広大な敷地と財力豊かな子息の多い碌鳴学院ならではだ。
「なんだ、その会長領というのは」
「中等部での呼び方ですよ。生徒会長の領地みたいなもんだから、通称・会長領」
誰が言い出したのか知らないが、上手い表現である。
仁志は興味を惹かれて訊ねた。
「会長は何を作ったんですか? つか、もう出来てたりします?」
「弓道場だ。碌鳴には部がないから欲しくてな。先日、竣工した」
「へぇ、在任中に使う機会があればいいな。高等部の会長職って忙しいんだろ?」
仁志は中等部時代に生徒会長を務めていた。
正直なところ面倒極まりなかったが、綾瀬にいいところを見せたくて穂積から引き継いでしまったのである。

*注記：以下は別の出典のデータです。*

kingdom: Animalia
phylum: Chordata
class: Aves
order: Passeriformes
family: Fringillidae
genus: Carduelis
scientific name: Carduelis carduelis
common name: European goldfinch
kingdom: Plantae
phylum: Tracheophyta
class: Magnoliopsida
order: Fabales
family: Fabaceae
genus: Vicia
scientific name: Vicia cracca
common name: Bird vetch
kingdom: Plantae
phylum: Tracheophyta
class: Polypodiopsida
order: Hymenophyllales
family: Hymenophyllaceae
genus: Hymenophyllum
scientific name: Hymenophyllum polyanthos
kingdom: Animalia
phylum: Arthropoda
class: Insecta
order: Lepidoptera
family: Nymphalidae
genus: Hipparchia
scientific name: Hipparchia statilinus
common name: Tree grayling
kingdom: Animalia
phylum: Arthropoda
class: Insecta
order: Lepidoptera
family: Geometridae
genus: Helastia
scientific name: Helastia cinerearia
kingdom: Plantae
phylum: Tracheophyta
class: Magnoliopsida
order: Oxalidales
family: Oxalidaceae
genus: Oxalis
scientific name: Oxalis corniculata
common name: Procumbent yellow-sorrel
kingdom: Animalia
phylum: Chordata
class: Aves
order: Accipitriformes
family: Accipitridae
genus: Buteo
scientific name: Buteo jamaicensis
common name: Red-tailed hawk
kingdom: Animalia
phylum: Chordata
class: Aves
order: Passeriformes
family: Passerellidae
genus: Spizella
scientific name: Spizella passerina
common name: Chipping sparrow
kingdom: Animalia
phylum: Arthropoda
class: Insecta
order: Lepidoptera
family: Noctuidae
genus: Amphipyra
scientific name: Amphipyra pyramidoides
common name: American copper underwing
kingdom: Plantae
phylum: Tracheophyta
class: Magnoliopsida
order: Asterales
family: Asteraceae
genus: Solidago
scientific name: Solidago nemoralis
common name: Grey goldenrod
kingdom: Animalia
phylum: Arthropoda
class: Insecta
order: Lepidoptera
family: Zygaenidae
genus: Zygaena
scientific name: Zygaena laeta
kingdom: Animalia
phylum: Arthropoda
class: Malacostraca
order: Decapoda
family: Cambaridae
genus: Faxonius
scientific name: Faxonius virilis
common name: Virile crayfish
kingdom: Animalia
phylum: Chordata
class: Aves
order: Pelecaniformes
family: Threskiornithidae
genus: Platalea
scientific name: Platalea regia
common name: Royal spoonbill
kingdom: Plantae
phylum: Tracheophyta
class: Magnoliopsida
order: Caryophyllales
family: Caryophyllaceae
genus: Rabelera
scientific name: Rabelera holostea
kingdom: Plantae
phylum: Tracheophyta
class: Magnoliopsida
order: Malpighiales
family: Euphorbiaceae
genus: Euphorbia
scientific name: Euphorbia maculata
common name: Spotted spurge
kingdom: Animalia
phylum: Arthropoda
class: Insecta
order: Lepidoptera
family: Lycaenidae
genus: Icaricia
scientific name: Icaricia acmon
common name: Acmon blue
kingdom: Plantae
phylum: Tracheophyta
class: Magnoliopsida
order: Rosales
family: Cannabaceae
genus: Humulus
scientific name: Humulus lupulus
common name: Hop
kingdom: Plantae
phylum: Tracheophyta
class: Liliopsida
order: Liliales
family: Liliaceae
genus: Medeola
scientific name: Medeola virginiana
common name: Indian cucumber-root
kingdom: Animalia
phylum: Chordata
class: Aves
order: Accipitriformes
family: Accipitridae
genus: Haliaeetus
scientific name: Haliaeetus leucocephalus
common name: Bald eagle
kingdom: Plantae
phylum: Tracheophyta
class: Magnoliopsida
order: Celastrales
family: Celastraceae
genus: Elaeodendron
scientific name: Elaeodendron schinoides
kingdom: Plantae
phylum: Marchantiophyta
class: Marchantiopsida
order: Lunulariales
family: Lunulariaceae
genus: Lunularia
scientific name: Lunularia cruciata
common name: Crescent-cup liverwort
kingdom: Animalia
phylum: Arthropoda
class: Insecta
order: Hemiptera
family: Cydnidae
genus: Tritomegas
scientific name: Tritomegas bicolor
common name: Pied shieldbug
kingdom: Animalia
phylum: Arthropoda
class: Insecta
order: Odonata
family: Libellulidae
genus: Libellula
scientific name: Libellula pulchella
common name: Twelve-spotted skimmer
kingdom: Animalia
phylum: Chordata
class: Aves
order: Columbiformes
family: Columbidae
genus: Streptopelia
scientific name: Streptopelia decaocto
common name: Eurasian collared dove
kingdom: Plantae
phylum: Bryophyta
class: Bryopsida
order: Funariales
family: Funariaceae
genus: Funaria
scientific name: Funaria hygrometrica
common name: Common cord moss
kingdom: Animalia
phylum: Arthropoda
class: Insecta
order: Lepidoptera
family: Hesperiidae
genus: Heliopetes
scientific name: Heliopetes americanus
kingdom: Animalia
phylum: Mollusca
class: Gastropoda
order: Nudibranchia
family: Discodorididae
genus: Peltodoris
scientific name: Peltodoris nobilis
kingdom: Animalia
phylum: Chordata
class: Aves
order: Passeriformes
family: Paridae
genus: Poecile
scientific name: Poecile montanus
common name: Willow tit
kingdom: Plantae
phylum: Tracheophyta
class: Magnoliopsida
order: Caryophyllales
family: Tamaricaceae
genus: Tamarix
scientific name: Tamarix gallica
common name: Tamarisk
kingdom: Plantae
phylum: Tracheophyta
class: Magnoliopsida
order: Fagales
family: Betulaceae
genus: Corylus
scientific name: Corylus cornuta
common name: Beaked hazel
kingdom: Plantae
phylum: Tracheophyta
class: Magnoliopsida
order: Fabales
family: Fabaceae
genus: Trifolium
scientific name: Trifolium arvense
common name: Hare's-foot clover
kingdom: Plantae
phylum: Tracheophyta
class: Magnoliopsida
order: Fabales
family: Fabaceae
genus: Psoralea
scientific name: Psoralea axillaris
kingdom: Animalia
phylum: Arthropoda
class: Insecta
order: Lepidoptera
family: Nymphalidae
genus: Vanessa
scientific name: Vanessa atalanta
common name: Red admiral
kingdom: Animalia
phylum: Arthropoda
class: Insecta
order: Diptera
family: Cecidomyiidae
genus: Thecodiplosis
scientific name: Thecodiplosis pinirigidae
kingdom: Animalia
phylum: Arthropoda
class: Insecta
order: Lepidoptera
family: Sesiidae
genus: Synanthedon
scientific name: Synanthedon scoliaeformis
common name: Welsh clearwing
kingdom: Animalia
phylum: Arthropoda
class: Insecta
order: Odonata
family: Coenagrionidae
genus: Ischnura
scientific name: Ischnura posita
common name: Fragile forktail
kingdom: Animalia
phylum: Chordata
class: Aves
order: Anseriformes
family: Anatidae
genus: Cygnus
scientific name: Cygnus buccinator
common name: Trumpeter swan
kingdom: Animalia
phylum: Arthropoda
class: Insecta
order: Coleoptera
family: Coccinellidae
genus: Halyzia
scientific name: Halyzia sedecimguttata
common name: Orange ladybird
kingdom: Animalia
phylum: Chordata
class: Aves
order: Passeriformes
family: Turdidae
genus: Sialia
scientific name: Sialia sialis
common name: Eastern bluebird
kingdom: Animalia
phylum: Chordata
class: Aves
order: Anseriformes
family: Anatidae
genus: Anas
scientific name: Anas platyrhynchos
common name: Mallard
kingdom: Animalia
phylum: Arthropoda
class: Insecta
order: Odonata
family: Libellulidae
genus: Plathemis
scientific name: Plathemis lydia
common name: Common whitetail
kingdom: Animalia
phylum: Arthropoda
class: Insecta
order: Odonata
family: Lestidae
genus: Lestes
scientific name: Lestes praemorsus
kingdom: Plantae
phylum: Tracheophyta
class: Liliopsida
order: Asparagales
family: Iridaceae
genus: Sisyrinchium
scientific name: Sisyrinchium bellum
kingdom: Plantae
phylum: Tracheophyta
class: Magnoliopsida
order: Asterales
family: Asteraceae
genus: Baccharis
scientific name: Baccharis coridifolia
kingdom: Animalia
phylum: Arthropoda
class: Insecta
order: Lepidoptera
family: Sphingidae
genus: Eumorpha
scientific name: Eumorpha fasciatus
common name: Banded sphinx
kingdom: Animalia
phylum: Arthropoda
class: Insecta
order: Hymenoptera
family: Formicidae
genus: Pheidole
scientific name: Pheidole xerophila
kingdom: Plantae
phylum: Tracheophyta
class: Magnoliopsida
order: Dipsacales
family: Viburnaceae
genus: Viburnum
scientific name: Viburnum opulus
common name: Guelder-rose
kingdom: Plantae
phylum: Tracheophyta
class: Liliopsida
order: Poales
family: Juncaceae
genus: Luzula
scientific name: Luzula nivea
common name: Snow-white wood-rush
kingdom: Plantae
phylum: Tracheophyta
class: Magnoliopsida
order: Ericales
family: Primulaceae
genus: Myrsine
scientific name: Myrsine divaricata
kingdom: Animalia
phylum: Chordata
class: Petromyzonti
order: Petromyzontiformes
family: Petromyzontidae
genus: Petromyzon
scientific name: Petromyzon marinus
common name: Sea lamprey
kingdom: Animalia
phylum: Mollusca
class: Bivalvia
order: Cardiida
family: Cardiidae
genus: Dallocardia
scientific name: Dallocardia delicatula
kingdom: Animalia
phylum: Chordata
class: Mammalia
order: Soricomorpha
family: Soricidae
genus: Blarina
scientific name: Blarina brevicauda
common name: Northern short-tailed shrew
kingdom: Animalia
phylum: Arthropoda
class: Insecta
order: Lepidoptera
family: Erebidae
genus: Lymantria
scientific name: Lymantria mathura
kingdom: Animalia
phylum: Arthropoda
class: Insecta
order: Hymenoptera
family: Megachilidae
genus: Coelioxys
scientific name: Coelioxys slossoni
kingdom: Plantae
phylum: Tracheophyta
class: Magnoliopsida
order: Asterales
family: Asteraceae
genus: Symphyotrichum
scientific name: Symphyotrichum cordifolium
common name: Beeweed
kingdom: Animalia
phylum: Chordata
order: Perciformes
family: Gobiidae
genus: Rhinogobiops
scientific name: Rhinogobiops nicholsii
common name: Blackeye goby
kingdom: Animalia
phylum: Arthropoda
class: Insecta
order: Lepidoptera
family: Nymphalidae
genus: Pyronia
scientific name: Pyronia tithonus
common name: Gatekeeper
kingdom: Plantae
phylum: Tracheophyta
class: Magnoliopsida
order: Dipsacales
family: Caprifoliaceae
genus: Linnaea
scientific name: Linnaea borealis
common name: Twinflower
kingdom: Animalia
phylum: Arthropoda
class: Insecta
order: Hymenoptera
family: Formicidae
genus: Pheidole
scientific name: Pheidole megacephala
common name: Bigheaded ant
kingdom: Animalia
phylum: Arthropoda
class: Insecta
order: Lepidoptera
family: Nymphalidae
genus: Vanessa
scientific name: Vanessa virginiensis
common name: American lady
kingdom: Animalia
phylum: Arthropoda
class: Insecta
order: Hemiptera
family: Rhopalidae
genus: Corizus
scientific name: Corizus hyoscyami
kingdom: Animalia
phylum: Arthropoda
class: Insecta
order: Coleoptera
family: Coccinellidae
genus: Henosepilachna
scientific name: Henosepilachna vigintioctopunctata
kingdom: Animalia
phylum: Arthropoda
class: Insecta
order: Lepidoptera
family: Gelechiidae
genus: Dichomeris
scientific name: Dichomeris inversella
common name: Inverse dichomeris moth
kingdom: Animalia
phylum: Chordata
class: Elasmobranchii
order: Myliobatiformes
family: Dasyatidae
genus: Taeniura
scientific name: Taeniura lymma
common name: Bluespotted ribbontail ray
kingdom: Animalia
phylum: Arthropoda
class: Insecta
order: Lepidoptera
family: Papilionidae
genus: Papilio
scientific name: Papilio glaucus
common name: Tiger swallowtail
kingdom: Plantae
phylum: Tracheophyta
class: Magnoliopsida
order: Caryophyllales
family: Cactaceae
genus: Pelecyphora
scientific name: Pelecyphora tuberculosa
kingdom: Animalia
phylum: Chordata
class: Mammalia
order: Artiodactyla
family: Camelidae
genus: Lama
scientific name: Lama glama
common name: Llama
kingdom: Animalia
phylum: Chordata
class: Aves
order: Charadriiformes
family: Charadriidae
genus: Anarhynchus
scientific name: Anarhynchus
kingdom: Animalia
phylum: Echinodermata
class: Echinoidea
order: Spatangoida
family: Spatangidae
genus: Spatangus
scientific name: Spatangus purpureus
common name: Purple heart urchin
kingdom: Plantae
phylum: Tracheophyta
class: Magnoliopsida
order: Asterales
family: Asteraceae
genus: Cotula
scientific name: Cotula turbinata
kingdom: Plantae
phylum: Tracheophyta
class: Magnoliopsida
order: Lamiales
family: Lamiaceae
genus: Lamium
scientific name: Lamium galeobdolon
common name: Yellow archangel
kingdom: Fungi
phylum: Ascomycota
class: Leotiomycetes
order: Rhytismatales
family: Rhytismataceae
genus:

お陰で、中学時代は思ったよりも遊べずに終わってしまった。
高等部では生徒会自体に入るつもりはないので、心置きなく穂積に嫌味をぶつける。
だが、反撃が返されると思った仁志の予想は外れた。
「ちょうど今から使うつもりだ。お前も来るか?」
「は? いいのかよ。俺、生徒会役員ですらねぇけど」
「入学祝代わりだ。ついて来い」
まさかの提案に戸惑うも、さっさと歩きだされては追い掛けぬわけにはいかない。
そもそも仁志は迷子なのだ。
せっかく知り合いと会えたのだから、これを逃がす手はなかった。
ほどなくして到着したのは、新築の匂いがする立派な佇まいの弓道場である。
鍵を開けて入る穂積に続き、仁志も靴を脱いで上がった。
廊下を通って射場に出れば、広々とした空間が壮観だ。
「いいな、ここ。けど一人でこの広さって虚しくねぇ?」
「集中できる環境を整えただけだ。久しぶりに一立するか? 見てやる」
「弓ねぇよ」
「昔使っていたものが更衣室にあるから、それを使えばいい。お前の身長にも合うはずだ」
「嫌味かてめぇ……」
絶賛成長期ではあるものの、未だに仁志の身長は穂積に追いつかない。
常に綾瀬の傍にいる彼に対抗心を燃やす仁志にとっては、身長の話題も当然気にかかる点の一つなのだ。
それでも穂積の誘いには心惹かれるものがある。
弓道は齧ったことがある程度だが、貸してもらえると言うのなら断る理由などなかった。
「更衣室ならそっちの廊下を出てすぐの扉だ」
久しぶりに再会した穂積は、以前よりも丸くなったように思える。
穂積専用の弓道場のように、自分のプライベートな空間へ他人を招き入れるなど中等部時代では考えられなかった。
それとも今日は、特別機嫌がよかったのだろうか。
そんなことを考えながら、仁志は更衣室の扉を開けた。
瞬間、どんっと背中を突き飛ばされて部屋の中へと転がり込んだ。